Les travaux d’Henri Michaux réalisés sur un fond sombre sont une catastrophe : le visage s’y reflète immanquablement. Ne cherchez pas là un sens métaphysique, il s’agit simplement d’un problème technique dont souffre l’exposition de la Bibliothèque Nationale : les œuvres sont présentées sous verre et celui-ci est réflexif comme un miroir. Evidemment, cela pourrait passer pour un détail face à la grande force des dessins présentés, pourtant, on est à chaque fois gêné par ce manque de lisibilité. A part ça, tout est impeccable : l’imposant décor de la galerie Mazarine se retrouve masqué par de grands panneaux d’un blanc crème sur lesquels sont peints des rectangles plus clairs délimitant la zone où sont accrochées les œuvres. A l’entrée de chaque section s’inscrivent, avec des jeux de typographie, les différents thèmes des découpages de l’exposition, accompagnés de textes d’Henri Michaux. C’est sobre, ça aurait même quelque chose de « design ».
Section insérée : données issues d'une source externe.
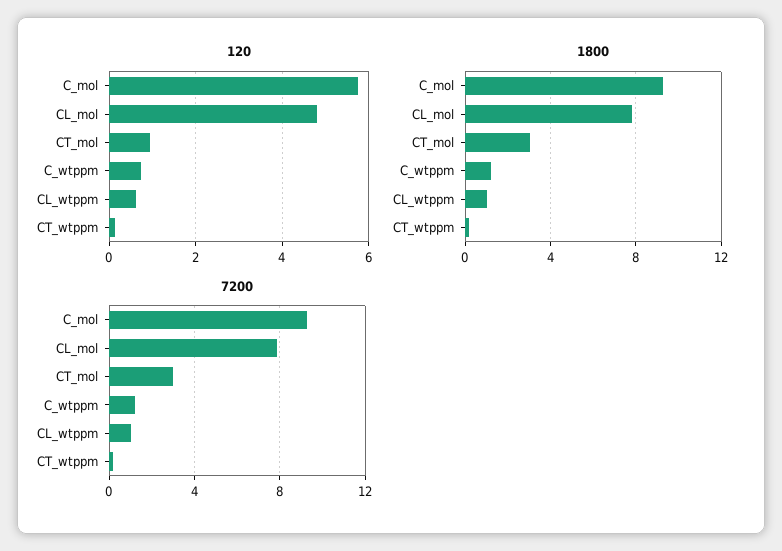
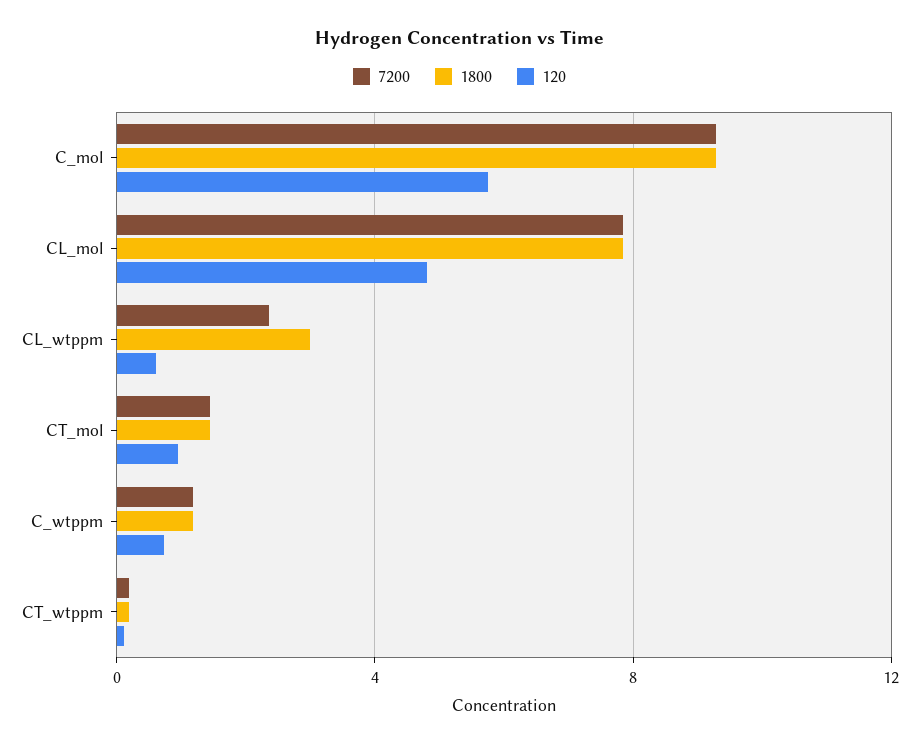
1800, CT_mol: 3 -> 1.5
1800, CL_wtppm: 1 -> 3
7200, CT_mol: 3 -> 1.5
7200, CL_wtppm: 1 -> 2.5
La traversée de la création du peintre-poète et du poète-peintre se déroule chronologiquement, en huit temps et en mettant en correspondance l’œuvre écrite et celle peinte. Gouache, aquarelle, encre, pastel, plus rarement l’huile, les compositions d’Henri Michaux sont des abstractions qui flirtent avec la figuration. Là, un visage apparaît, ou un sexe, ici, des silhouettes, humaines, animales. Les taches d’encre de Chine, dessins célèbres de Michaux (voir photo), semblent une évolution dans l’espace, comme un déplacement, une chorégraphie. On s’en approche et la tache reprend sa place.
A partir de 1956, commencent les expériences sous mescaline. Michaux en consomme sous la surveillance de scientifiques afin d’aller jusqu’au bout de son expérimentation qui le pose comme observé et comme observateur. Sur le papier, le trait devient plus rapide, plus agité, l’œil du « regardeur » ressent, lui-même, une certaine frénésie. Ces œuvres, résultats d’expériences limites, s’inscrivent très fortement dans les esprits. On a dépassé l’humain pour entrer dans un inconnu forcément effrayant et attirant.